The Army could account for all of its buildings, but the quality of those facilities was subpar.
“Their auditors’ concern was they had a number of buildings listed as being in usable condition and the auditors’ answer was: ‘No, these are not usable condition buildings. You should either knock them down or acknowledge that these building are not in working condition,’” Norquist said.
Few Defense Department agencies passed the audit. Norquist said Wednesday that a new audit is under way.
For years, Pentagon officials from both the Obama and Trump administrations have argued they have too much infrastructure. In 2017, then-Defense Secretary Jim Mattis argued for a round of base closures. But it’s been 12 years since members of Congress, perennially afraid of losing jobs in their districts, approved the most recent Base Realignment and Closing round.
If nothing else, the audit reveals the accounting for the military’s infrastructure is not perfect.
“If the accounting isn’t done correctly, that also might mean that the costing is not done correctly and we could be talking about a lot of money,” said Travis Sharp, a defense budget analyst with the Center for Strategic and Budgetary Assessments. “It probably merits further scrutiny about whether or not DoD’s infrastructure spending is properly connected to the actual usable infrastructure currently on DoD’s books.”
Asked whether the audit’s infrastructure findings might affect the argument for another base closure round, Norquist said: “There are decisions that will come from [the audit] over time. One of the reasons we haven’t been pushing back is when you realize you don’t have quite an accurate assessment of what your current inventory is, then you want to be cautious about pushing for it.

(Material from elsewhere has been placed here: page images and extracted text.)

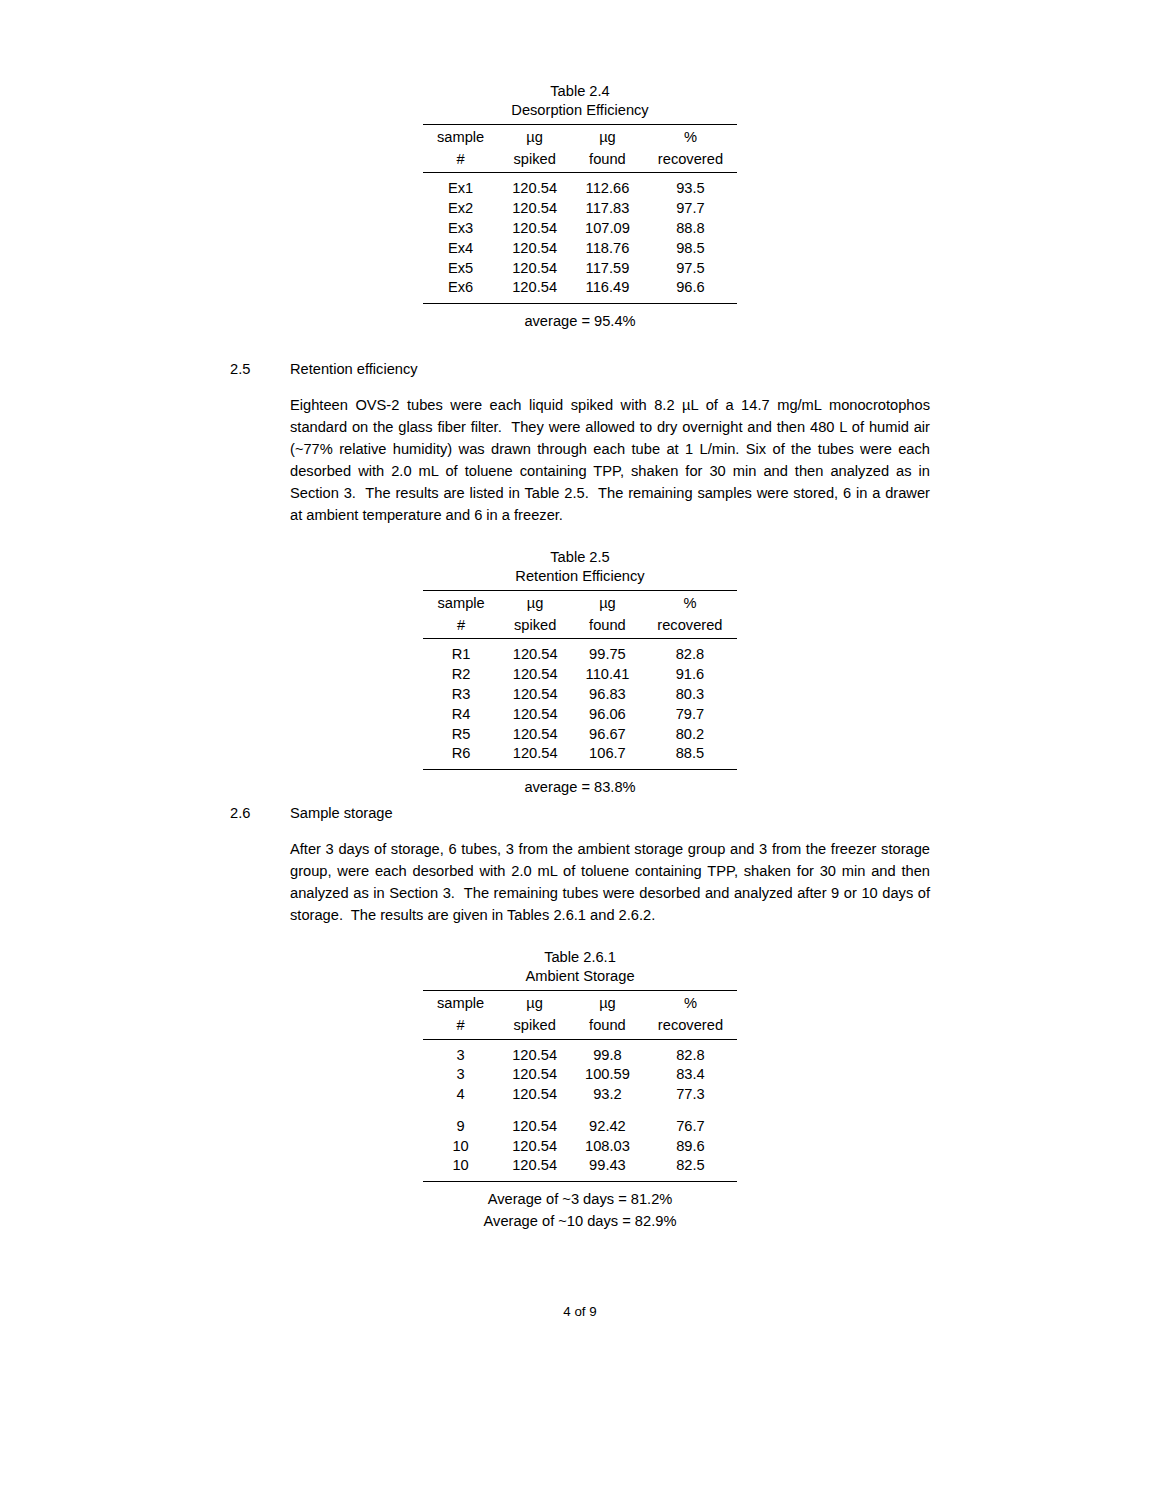Table 2.4 Desorption Efficiency
| sample | µg | µg | % |
| --- | --- | --- | --- |
| # | spiked | found | recovered |
| Ex1 | 120.54 | 112.66 | 93.5 |
| Ex2 | 120.54 | 117.83 | 97.7 |
| Ex3 | 120.54 | 107.09 | 88.8 |
| Ex4 | 120.54 | 118.76 | 98.5 |
| Ex5 | 120.54 | 117.59 | 97.5 |
| Ex6 | 120.54 | 116.49 | 96.6 |
average = 95.4%
2.5
Retention efficiency
Eighteen OVS-2 tubes were each liquid spiked with 8.2 µL of a 14.7 mg/mL monocrotophos standard on the glass fiber filter. They were allowed to dry overnight and then 480 L of humid air (~77% relative humidity) was drawn through each tube at 1 L/min. Six of the tubes were each desorbed with 2.0 mL of toluene containing TPP, shaken for 30 min and then analyzed as in Section 3. The results are listed in Table 2.5. The remaining samples were stored, 6 in a drawer at ambient temperature and 6 in a freezer.
Table 2.5 Retention Efficiency
| sample | µg | µg | % |
| --- | --- | --- | --- |
| # | spiked | found | recovered |
| R1 | 120.54 | 99.75 | 82.8 |
| R2 | 120.54 | 110.41 | 91.6 |
| R3 | 120.54 | 96.83 | 80.3 |
| R4 | 120.54 | 96.06 | 79.7 |
| R5 | 120.54 | 96.67 | 80.2 |
| R6 | 120.54 | 106.7 | 88.5 |
average = 83.8%
2.6
Sample storage
After 3 days of storage, 6 tubes, 3 from the ambient storage group and 3 from the freezer storage group, were each desorbed with 2.0 mL of toluene containing TPP, shaken for 30 min and then analyzed as in Section 3. The remaining tubes were desorbed and analyzed after 9 or 10 days of storage. The results are given in Tables 2.6.1 and 2.6.2.
Table 2.6.1 Ambient Storage
| sample | µg | µg | % |
| --- | --- | --- | --- |
| # | spiked | found | recovered |
| 3 | 120.54 | 99.8 | 82.8 |
| 3 | 120.54 | 100.59 | 83.4 |
| 4 | 120.54 | 93.2 | 77.3 |
| 9 | 120.54 | 92.42 | 76.7 |
| 10 | 120.54 | 108.03 | 89.6 |
| 10 | 120.54 | 99.43 | 82.5 |
Average of ~3 days = 81.2%
Average of ~10 days = 82.9%
4 of 9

You get better data, you’ll have a more realistic understanding of your situation.”
Norquest said that applies, not just to infrastructure, but writ large.
“The better data you have, the more credible your conversation can be,” he said.
The new infrastructure figures call in question just how much excess space the Pentagon has on its books. The revelation comes as the U.S. military is growing and forces are planning to withdraw from Syria and Afghanistan.
The revelation of excess Pentagon infrastructure also comes as President Trump decides whether to declare a national emergency on the southern border with Mexico, potentially allowing him to raid military construction budget accounts to fund his much-desired wall. Military construction funds are often used for projects like base housing, runways and unit headquarters buildings.
“In local communities, [military construction] issues are huge,” Sharp said. “At the national level, military construction issues are pretty obscure.”